Rifle seasons in many states open during mid-October, so it’s important to recognize what effect the moon might have on elk behavior during this time as well, especially once the rut starts winding down. For 2023, October looks very similar to September from a moon phase perspective. The moon will be waning through the first 2 weeks of the month and not hitting full brilliance until 28th, which could bode really well for elk activity throughout October.
The true peak of breeding usually takes place the last few days of September into the first few days of October. This typically translates to vocal elk well into the first week or so of October. Keep in mind that if there is validity in the theory of a delayed estrous due to the full moon late in September, there could be some really good bugling action well into that first week of October, possibly extending into the 2nd week as well. With the moon being pretty dark throughout the 2nd and 3rd week of October, elk will be forced to feed and travel longer during daylight hours, which should help with spotting more elk, even after the vocal activity tapers off.
Most rifle seasons open at some point during mid-October, so as pressure from those seasons hit, the elk will modify their behavior and not be as visible in areas of high pressure and higher hunter activity.
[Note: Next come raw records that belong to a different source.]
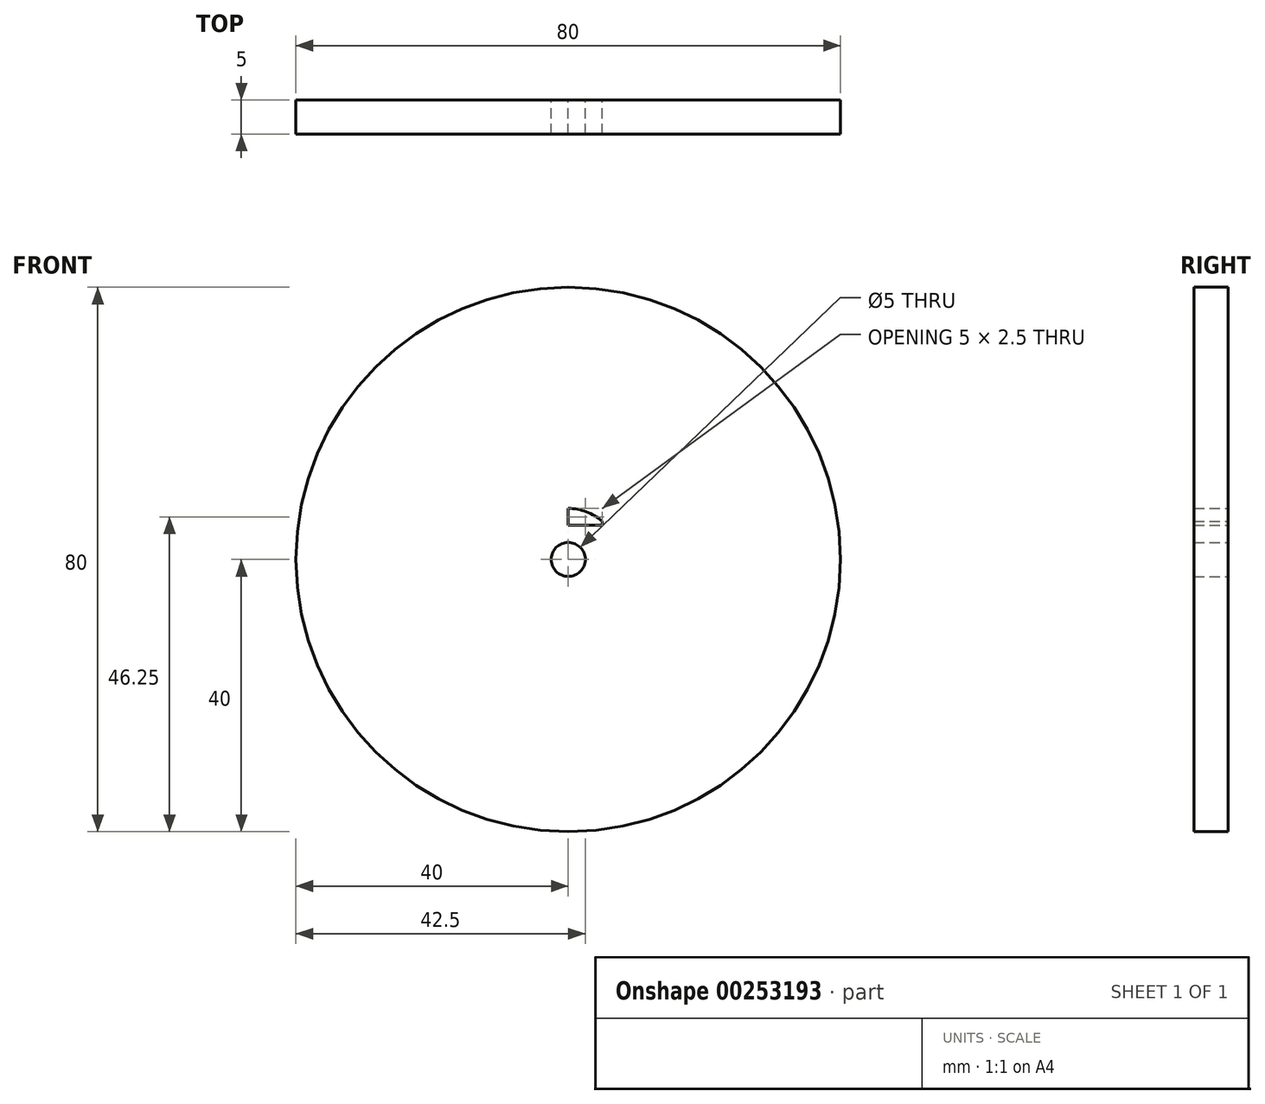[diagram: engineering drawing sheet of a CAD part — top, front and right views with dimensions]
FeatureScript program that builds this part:
annotation { "Feature Type Name" : "Feature", "Feature Type Description" : "" }
export const myFeature = defineFeature(function(context is Context, id is Id, definition is map)
    precondition{}
    {
        {
            var Q0;
            Q0=qCreatedBy(makeId("Front.planeOp"),FACE);
            var sketch = newSketch(context, id + "F0", { "sketchPlane" : qUnion([Q0])});
            skCircle(sketch, "E0", {"center": v(0, 0) * mm, "radius": 40 * mm});
            skCircle(sketch, "E1", {"center": v(0, 0) * mm, "radius": 31 * mm});
            skCircle(sketch, "E2", {"center": v(0, 0) * mm, "radius": 7.5 * mm});
            skCircle(sketch, "E3", {"center": v(0, 0) * mm, "radius": 2.5 * mm});
            skLineSegment(sketch, "E4", {"start": v(0, 0) * mm, "end": v(0, 40) * mm});
            skLineSegment(sketch, "E5", {"start": v(0, 0) * mm, "end": v(40, 0) * mm});
            skLineSegment(sketch, "E6", {"start": v(0, 0) * mm, "end": v(0, -40) * mm});
            skLineSegment(sketch, "E7", {"start": v(0, 0) * mm, "end": v(-40, 0) * mm});
            skLineSegment(sketch, "E8.0", {"start": v(5, 0) * mm, "end": v(5, 40) * mm});
            skLineSegment(sketch, "E9.0", {"start": v(-5, 0) * mm, "end": v(-5, 40) * mm});
            skLineSegment(sketch, "E10.0", {"start": v(0, -5) * mm, "end": v(40, -5) * mm});
            skLineSegment(sketch, "E11.0", {"start": v(0, 5) * mm, "end": v(40, 5) * mm});
            skLineSegment(sketch, "E12.0", {"start": v(-5, 0) * mm, "end": v(-5, -40) * mm});
            skLineSegment(sketch, "E13.0", {"start": v(5, 0) * mm, "end": v(5, -40) * mm});
            skLineSegment(sketch, "E14.0", {"start": v(0, 5) * mm, "end": v(-40, 5) * mm});
            skLineSegment(sketch, "E15.0", {"start": v(0, -5) * mm, "end": v(-40, -5) * mm});
            skSolve(sketch);
        }
        {
            var Q0;
            Q0 = qSketchRegion(id + "F0", true);
            var Q1;
            {var subQ0=sQuery(id+"F0.wireOp",EDGE,"E8.0");var subQ1=sQuery(id+"F0.wireOp",EDGE,"E1");var subQ2=makeQuery(id+"F0.imprint","INTERSECT",VERTEX,{"derivedFrom":[subQ1,subQ0]});Q1=makeQuery(id+"F0.imprint","IMPRINT",FACE,{"disambiguationData":[TD([[makeQuery(id+"F0.imprint","IMPRINT",EDGE,{"disambiguationData":[TD([[subQ2,-1.0]])],"derivedFrom":subQ1}),1.0]])]});}
            var Q2;
            {var subQ0=sQuery(id+"F0.wireOp",EDGE,"E4");var subQ1=sQuery(id+"F0.wireOp",EDGE,"E1");var subQ2=makeQuery(id+"F0.imprint","INTERSECT",VERTEX,{"derivedFrom":[subQ1,subQ0]});Q2=makeQuery(id+"F0.imprint","IMPRINT",FACE,{"disambiguationData":[TD([[makeQuery(id+"F0.imprint","IMPRINT",EDGE,{"disambiguationData":[TD([[subQ2,-1.0]])],"derivedFrom":subQ1}),1.0]])]});}
            var Q3;
            {var subQ0=sQuery(id+"F0.wireOp",EDGE,"E14.0");var subQ1=sQuery(id+"F0.wireOp",EDGE,"E1");var subQ2=makeQuery(id+"F0.imprint","INTERSECT",VERTEX,{"derivedFrom":[subQ1,subQ0]});Q3=makeQuery(id+"F0.imprint","IMPRINT",FACE,{"disambiguationData":[TD([[makeQuery(id+"F0.imprint","IMPRINT",EDGE,{"disambiguationData":[TD([[subQ2,-1.0]])],"derivedFrom":subQ1}),1.0]])]});}
            var Q4;
            {var subQ0=sQuery(id+"F0.wireOp",EDGE,"E7");var subQ1=sQuery(id+"F0.wireOp",EDGE,"E1");var subQ2=makeQuery(id+"F0.imprint","INTERSECT",VERTEX,{"derivedFrom":[subQ1,subQ0]});Q4=makeQuery(id+"F0.imprint","IMPRINT",FACE,{"disambiguationData":[TD([[makeQuery(id+"F0.imprint","IMPRINT",EDGE,{"disambiguationData":[TD([[subQ2,-1.0]])],"derivedFrom":subQ1}),1.0]])]});}
            var Q5;
            {var subQ0=sQuery(id+"F0.wireOp",EDGE,"E12.0");var subQ1=sQuery(id+"F0.wireOp",EDGE,"E1");var subQ2=makeQuery(id+"F0.imprint","INTERSECT",VERTEX,{"derivedFrom":[subQ1,subQ0]});Q5=makeQuery(id+"F0.imprint","IMPRINT",FACE,{"disambiguationData":[TD([[makeQuery(id+"F0.imprint","IMPRINT",EDGE,{"disambiguationData":[TD([[subQ2,-1.0]])],"derivedFrom":subQ1}),1.0]])]});}
            var Q6;
            {var subQ0=sQuery(id+"F0.wireOp",EDGE,"E6");var subQ1=sQuery(id+"F0.wireOp",EDGE,"E1");var subQ2=makeQuery(id+"F0.imprint","INTERSECT",VERTEX,{"derivedFrom":[subQ1,subQ0]});Q6=makeQuery(id+"F0.imprint","IMPRINT",FACE,{"disambiguationData":[TD([[makeQuery(id+"F0.imprint","IMPRINT",EDGE,{"disambiguationData":[TD([[subQ2,-1.0]])],"derivedFrom":subQ1}),1.0]])]});}
            var Q7;
            {var subQ0=sQuery(id+"F0.wireOp",EDGE,"E5");var subQ1=sQuery(id+"F0.wireOp",EDGE,"E1");var subQ2=makeQuery(id+"F0.imprint","INTERSECT",VERTEX,{"derivedFrom":[subQ1,subQ0]});Q7=makeQuery(id+"F0.imprint","IMPRINT",FACE,{"disambiguationData":[TD([[makeQuery(id+"F0.imprint","IMPRINT",EDGE,{"disambiguationData":[TD([[subQ2,1.0]])],"derivedFrom":subQ1}),1.0]])]});}
            var Q8;
            {var subQ0=sQuery(id+"F0.wireOp",EDGE,"E11.0");var subQ1=sQuery(id+"F0.wireOp",EDGE,"E1");var subQ2=makeQuery(id+"F0.imprint","INTERSECT",VERTEX,{"derivedFrom":[subQ1,subQ0]});Q8=makeQuery(id+"F0.imprint","IMPRINT",FACE,{"disambiguationData":[TD([[makeQuery(id+"F0.imprint","IMPRINT",EDGE,{"disambiguationData":[TD([[subQ2,1.0]])],"derivedFrom":subQ1}),1.0]])]});}
            var Q9;
            {var subQ0=sQuery(id+"F0.wireOp",EDGE,"E11.0");var subQ1=sQuery(id+"F0.wireOp",EDGE,"E2");var subQ2=makeQuery(id+"F0.imprint","INTERSECT",VERTEX,{"derivedFrom":[subQ1,subQ0]});Q9=makeQuery(id+"F0.imprint","IMPRINT",FACE,{"disambiguationData":[TD([[makeQuery(id+"F0.imprint","IMPRINT",EDGE,{"disambiguationData":[TD([[subQ2,1.0]])],"derivedFrom":subQ1}),1.0]])]});}
            var Q10;
            {var subQ5=sQuery(id+"F0.wireOp",EDGE,"E3");var subQ7=sQuery(id+"F0.wireOp",EDGE,"E4");var subQ9=makeQuery(id+"F0.imprint","INTERSECT",VERTEX,{"derivedFrom":[subQ5,subQ7]});Q10=makeQuery(id+"F0.imprint","IMPRINT",FACE,{"disambiguationData":[TD([[makeQuery(id+"F0.imprint","IMPRINT",EDGE,{"disambiguationData":[TD([[subQ9,1.0]])],"derivedFrom":subQ5}),-1.0]])]});}
            var Q11;
            {var subQ0=sQuery(id+"F0.wireOp",EDGE,"E8.0");var subQ1=sQuery(id+"F0.wireOp",EDGE,"E2");var subQ2=makeQuery(id+"F0.imprint","INTERSECT",VERTEX,{"derivedFrom":[subQ1,subQ0]});Q11=makeQuery(id+"F0.imprint","IMPRINT",FACE,{"disambiguationData":[TD([[makeQuery(id+"F0.imprint","IMPRINT",EDGE,{"disambiguationData":[TD([[subQ2,-1.0]])],"derivedFrom":subQ1}),1.0]])]});}
            var Q12;
            {var subQ0=sQuery(id+"F0.wireOp",EDGE,"E4");var subQ1=sQuery(id+"F0.wireOp",EDGE,"E2");var subQ2=makeQuery(id+"F0.imprint","INTERSECT",VERTEX,{"derivedFrom":[subQ1,subQ0]});Q12=makeQuery(id+"F0.imprint","IMPRINT",FACE,{"disambiguationData":[TD([[makeQuery(id+"F0.imprint","IMPRINT",EDGE,{"disambiguationData":[TD([[subQ2,-1.0]])],"derivedFrom":subQ1}),1.0]])]});}
            var Q13;
            {var subQ3=sQuery(id+"F0.wireOp",EDGE,"E3");var subQ6=sQuery(id+"F0.wireOp",EDGE,"E4");var subQ8=makeQuery(id+"F0.imprint","INTERSECT",VERTEX,{"derivedFrom":[subQ3,subQ6]});Q13=makeQuery(id+"F0.imprint","IMPRINT",FACE,{"disambiguationData":[TD([[makeQuery(id+"F0.imprint","IMPRINT",EDGE,{"disambiguationData":[TD([[subQ8,-1.0]])],"derivedFrom":subQ3}),-1.0]])]});}
            var Q14;
            {var subQ0=sQuery(id+"F0.wireOp",EDGE,"E14.0");var subQ1=sQuery(id+"F0.wireOp",EDGE,"E2");var subQ2=makeQuery(id+"F0.imprint","INTERSECT",VERTEX,{"derivedFrom":[subQ1,subQ0]});Q14=makeQuery(id+"F0.imprint","IMPRINT",FACE,{"disambiguationData":[TD([[makeQuery(id+"F0.imprint","IMPRINT",EDGE,{"disambiguationData":[TD([[subQ2,-1.0]])],"derivedFrom":subQ1}),1.0]])]});}
            var Q15;
            {var subQ0=sQuery(id+"F0.wireOp",EDGE,"E7");var subQ1=sQuery(id+"F0.wireOp",EDGE,"E2");var subQ2=makeQuery(id+"F0.imprint","INTERSECT",VERTEX,{"derivedFrom":[subQ1,subQ0]});Q15=makeQuery(id+"F0.imprint","IMPRINT",FACE,{"disambiguationData":[TD([[makeQuery(id+"F0.imprint","IMPRINT",EDGE,{"disambiguationData":[TD([[subQ2,-1.0]])],"derivedFrom":subQ1}),1.0]])]});}
            var Q16;
            {var subQ1=sQuery(id+"F0.wireOp",EDGE,"E7");var subQ7=sQuery(id+"F0.wireOp",EDGE,"E3");var subQ9=makeQuery(id+"F0.imprint","INTERSECT",VERTEX,{"derivedFrom":[subQ7,subQ1]});Q16=makeQuery(id+"F0.imprint","IMPRINT",FACE,{"disambiguationData":[TD([[makeQuery(id+"F0.imprint","IMPRINT",EDGE,{"disambiguationData":[TD([[subQ9,-1.0]])],"derivedFrom":subQ7}),-1.0]])]});}
            var Q17;
            {var subQ3=sQuery(id+"F0.wireOp",EDGE,"E3");var subQ6=sQuery(id+"F0.wireOp",EDGE,"E5");var subQ8=makeQuery(id+"F0.imprint","INTERSECT",VERTEX,{"derivedFrom":[subQ3,subQ6]});Q17=makeQuery(id+"F0.imprint","IMPRINT",FACE,{"disambiguationData":[TD([[makeQuery(id+"F0.imprint","IMPRINT",EDGE,{"disambiguationData":[TD([[subQ8,1.0]])],"derivedFrom":subQ3}),-1.0]])]});}
            var Q18;
            {var subQ0=sQuery(id+"F0.wireOp",EDGE,"E5");var subQ1=sQuery(id+"F0.wireOp",EDGE,"E2");var subQ2=makeQuery(id+"F0.imprint","INTERSECT",VERTEX,{"derivedFrom":[subQ1,subQ0]});Q18=makeQuery(id+"F0.imprint","IMPRINT",FACE,{"disambiguationData":[TD([[makeQuery(id+"F0.imprint","IMPRINT",EDGE,{"disambiguationData":[TD([[subQ2,1.0]])],"derivedFrom":subQ1}),1.0]])]});}
            var Q19;
            {var subQ0=sQuery(id+"F0.wireOp",EDGE,"E6");var subQ1=sQuery(id+"F0.wireOp",EDGE,"E2");var subQ2=makeQuery(id+"F0.imprint","INTERSECT",VERTEX,{"derivedFrom":[subQ1,subQ0]});Q19=makeQuery(id+"F0.imprint","IMPRINT",FACE,{"disambiguationData":[TD([[makeQuery(id+"F0.imprint","IMPRINT",EDGE,{"disambiguationData":[TD([[subQ2,-1.0]])],"derivedFrom":subQ1}),1.0]])]});}
            var Q20;
            {var subQ0=sQuery(id+"F0.wireOp",EDGE,"E9.0");var subQ1=sQuery(id+"F0.wireOp",EDGE,"E2");var subQ2=makeQuery(id+"F0.imprint","INTERSECT",VERTEX,{"derivedFrom":[subQ1,subQ0]});Q20=makeQuery(id+"F0.imprint","IMPRINT",FACE,{"disambiguationData":[TD([[makeQuery(id+"F0.imprint","IMPRINT",EDGE,{"disambiguationData":[TD([[subQ2,-1.0]])],"derivedFrom":subQ1}),1.0]])]});}
            var Q21;
            {var subQ0=sQuery(id+"F0.wireOp",EDGE,"E15.0");var subQ1=sQuery(id+"F0.wireOp",EDGE,"E2");var subQ2=makeQuery(id+"F0.imprint","INTERSECT",VERTEX,{"derivedFrom":[subQ1,subQ0]});Q21=makeQuery(id+"F0.imprint","IMPRINT",FACE,{"disambiguationData":[TD([[makeQuery(id+"F0.imprint","IMPRINT",EDGE,{"disambiguationData":[TD([[subQ2,-1.0]])],"derivedFrom":subQ1}),1.0]])]});}
            var Q22;
            {var subQ0=sQuery(id+"F0.wireOp",EDGE,"E12.0");var subQ1=sQuery(id+"F0.wireOp",EDGE,"E2");var subQ2=makeQuery(id+"F0.imprint","INTERSECT",VERTEX,{"derivedFrom":[subQ1,subQ0]});Q22=makeQuery(id+"F0.imprint","IMPRINT",FACE,{"disambiguationData":[TD([[makeQuery(id+"F0.imprint","IMPRINT",EDGE,{"disambiguationData":[TD([[subQ2,-1.0]])],"derivedFrom":subQ1}),1.0]])]});}
            var Q23;
            {var subQ0=sQuery(id+"F0.wireOp",EDGE,"E13.0");var subQ1=sQuery(id+"F0.wireOp",EDGE,"E2");var subQ2=makeQuery(id+"F0.imprint","INTERSECT",VERTEX,{"derivedFrom":[subQ1,subQ0]});Q23=makeQuery(id+"F0.imprint","IMPRINT",FACE,{"disambiguationData":[TD([[makeQuery(id+"F0.imprint","IMPRINT",EDGE,{"disambiguationData":[TD([[subQ2,-1.0]])],"derivedFrom":subQ1}),1.0]])]});}
            var Q24;
            {var subQ0=sQuery(id+"F0.wireOp",EDGE,"E11.0");var subQ1=sQuery(id+"F0.wireOp",EDGE,"E2");var subQ2=makeQuery(id+"F0.imprint","INTERSECT",VERTEX,{"derivedFrom":[subQ1,subQ0]});Q24=makeQuery(id+"F0.imprint","IMPRINT",FACE,{"disambiguationData":[TD([[makeQuery(id+"F0.imprint","IMPRINT",EDGE,{"disambiguationData":[TD([[subQ2,-1.0]])],"derivedFrom":subQ1}),1.0]])]});}
            extrude(context, id + "F1", {"entities" : qUnion([Q0, Q1, Q2, Q3, Q4, Q5, Q6, Q7, Q8, Q9, Q10, Q11, Q12, Q13, Q14, Q15, Q16, Q17, Q18, Q19, Q20, Q21, Q22, Q23, Q24]), "endBound" : BoundingType.SYMMETRIC, "depth" : 5 * mm});
        }
    });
However, with the dark nights during this time, they will still need to spend more time up and moving around during the daylight. Find the sanctuaries where they retreat to as they attempt to escape pressure, and you’ll likely find elk moving and feeding into the daylight during the mornings and evenings.
Keep in mind that October 15th lands on a Sunday this year, so for states that have an October 15th opening, opening weekend will likely be somewhat crowded. Many hunters will be setting up camps on Friday the 13th, scouting on the 14th, and hoping to fill their tags on opening morning. I wouldn’t necessarily skip out on opening day this year, but realize it will likely take a couple days into the next week before the elk recover from the barrage of pressure that is sure to hit over the weekend.
By the time the elk start transitioning from post-rut to late-season behavior in November, the moon will be waning again, which will force the elk to feed more during daylight hours. This, coupled with a switch to a late-season feeding pattern, could provide more elk visibility than normal during the first few weeks of November. The bulls will likely be emerging from their post-rut sanctuaries and starting to get back together with other bulls, and spending a lot more time out in the open looking for food.
As with any post-rut and late-season elk hunting, targeting primary feed sources that the elk will be concentrating on will be the key.
From my experience, elk are elk, and they are going to rut regardless of the moon phase. However, on a really good year where the new moon directly precedes the Fall Equinox – like 2023 – I really think we’re going to see some great rut activity during the middle of September, and that activity could potential remain strong well into October as well. Plus, with Full Moons landing at the end of the months, elk should be more active during daylight hours during prime hunting dates in September, October and into November, which should align well with hunting seasons in many western states.
Understanding the effects of the moon phase on the elk rut is important, and it can help you plan not only when to hunt elk, but also help you understand how to hunt them as well.